What’s it all about?
This is about used cooking oils (UCO) from catering which are banned from use in animal feed. PLEASE NOTE THAT UCO FROM MANUFACTURING PREMISES IS PERMITTED IN ANIMAL FEED as long as it is identifiable, traceable and contains no specified deleterious or prohibited contaminants (FSA -http://www.food.gov.uk/multimedia/faq/wasteoilfaq/).
It is important that waste cooking oil from catering is disposed of correctly to prevent damage to the environment from drain blockages, vermin problems, pollution and harm to wildlife. A change in legislation in 2004 means used cooking oil (UCO) can no longer be used in animal feed but it can easily be recycled. Reprocessing the UCO creates a more sustainable alternative fuel whilst at the same time reducing "waste" going to less desirable disposal options.
The Good Stuff
Not so Good
Biofuels are derived from biomass. They differ from fossil fuels in that they are derived from renewable sources, including crops, animal waste and some forms of ‘rubbish’.
Bioethanol is the biofuel substitute for petrol (gasoline). It derives from cereal based crops – mainly wheat in the UK, sugar beet and maize (corn), soyabeans and sugarcane in the US and South America.
Biodiesel is the biofuel substitute for diesel. It derives from oilseed based crops – mainly oilseed rape (OSR) in the UK, and palmoil in South East Asia.
The two forms above are ‘first generation biofuels’, i.e. they are derived from raw materials that can be used in food production.
Biogas is the biofuel substitute for natural gas. It derives from organic waste materials including animal waste and waste generated from municipal, commercial and industrial sources through the process of anaerobic digestion.
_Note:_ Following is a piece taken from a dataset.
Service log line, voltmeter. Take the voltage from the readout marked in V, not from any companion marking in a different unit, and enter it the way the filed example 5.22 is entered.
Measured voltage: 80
In the UK biogas can be generated through animal waste, it is also collected from emissions produced at waste landfill sites.
The main practical benefit of using biofuel alternatives is, that within some volume constraints, they can be integrated with fossil fuels and used within existing energy systems such as car and lorry engines.
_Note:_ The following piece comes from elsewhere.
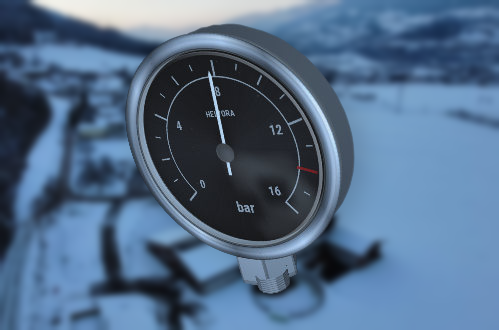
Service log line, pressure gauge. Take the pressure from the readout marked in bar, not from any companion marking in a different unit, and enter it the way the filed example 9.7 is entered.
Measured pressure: 8
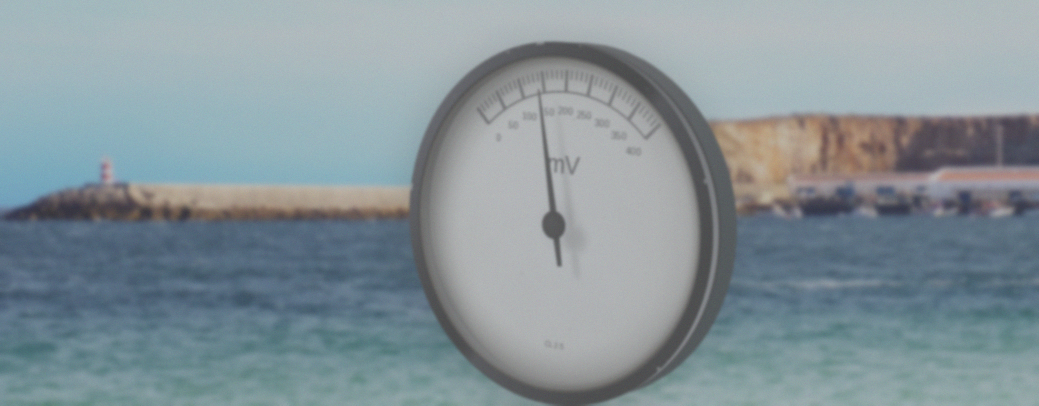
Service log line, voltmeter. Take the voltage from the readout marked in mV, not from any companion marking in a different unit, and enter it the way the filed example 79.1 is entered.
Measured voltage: 150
There are two main environmental benefits of using biofuels in place of fossil fuels. First, because they are renewable, biofuels offer the potential for long-term, relatively cheap, secure energy supplies. Second, biofuels can contribute significantly less to greenhouse gas emissions in their production and use than oil or natural gas.
So-called second generation biofuels, or synthetic fuels, although biomass derived, mimic the chemical characteristic of fossil fuels. This allows more comprehensive integration into the fuel supply stream. They can also be made from a higher proportion of "woody" biomass, straw for example as opposed to the corn itself.
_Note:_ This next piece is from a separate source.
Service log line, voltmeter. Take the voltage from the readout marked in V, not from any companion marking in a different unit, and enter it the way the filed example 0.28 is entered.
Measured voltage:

The European Commission originally set a minimum target of 10% of vehicle fuel coming from alternative sources by 2020. There is also an interim target of 5.75% by 2010. The UK government announced that it would introduce a Renewable Transport Fuel Obligation (RTFO) as a way of supporting the use of bio-fuels and other renewable fuels in the transport sector and to meet the European requirement.
In November 2007 the Renewable Fuels Agency was established to manage the introduction of the RTFO, Chaired by Ed Gallagher, former Chief Executive of the UK environment Agency.
Concerns over the sustainability of biofuels during 2008 led to the Gallagher review, this looked at the indirect impact of biofuels on food production, biodiversity, food prices and land-take. The review proposed the rate increase of the UK's biofuel targets should be reduced to 0.5% per annum. Targets beyond 5% should only be implemented beyond 2013/14, three years later then originally proposed. Further, higher targets should include a specific obligation on companies to use advanced technologies, supporting second generation biofuels.
There are a number of environmental and social issues around the production of biofuels, two of which are summarised below.
‘Good’ versus ‘Bad’ biofuels
It is becoming clear that the source of a biofuel is a key determinant of its net sustainability benefit.
The best performing biofuels can deliver ten times more energy (output) than energy required to produce them and when used, a quarter of the greenhouse gas emissions compared to their fossil fuel equivalent. Ethanol produced from sugar cane in Brazil is often given as an example of a ‘good’ biofuel.
In contrast, the worst performing biofuels deliver significantly less energy, and contribute to greenhouse gas emissions. The increased emissions tend to be indirect of use, for example, through forest fires and clearing to make way for plantations. Biodiesel produced from palm oil in Indonesia is often cited as and example of ‘bad’ biofuel.
The Gallagher review reinforced the need for the development of sustainable biofuels and standards by which to assess individual fuels sustainability credentials.
Food versus fuel
The feedstocks of many first generation biofuels can also be used in food production. Indeed, many of the cereals and oilseeds are fundamental components of a wide variety of foodstuffs. It is often cited that the grain required to produce a petrol tank full of ethanol for a large car would be sufficient to feed one person per year.
There is the inevitable tension therefore that whilst using them for biofuels may have environmental benefits, there are social and economic consequences. In the short term the main consequence is likely to be higher demand for crops grown to produce biofuels; this may contribute to food price increases.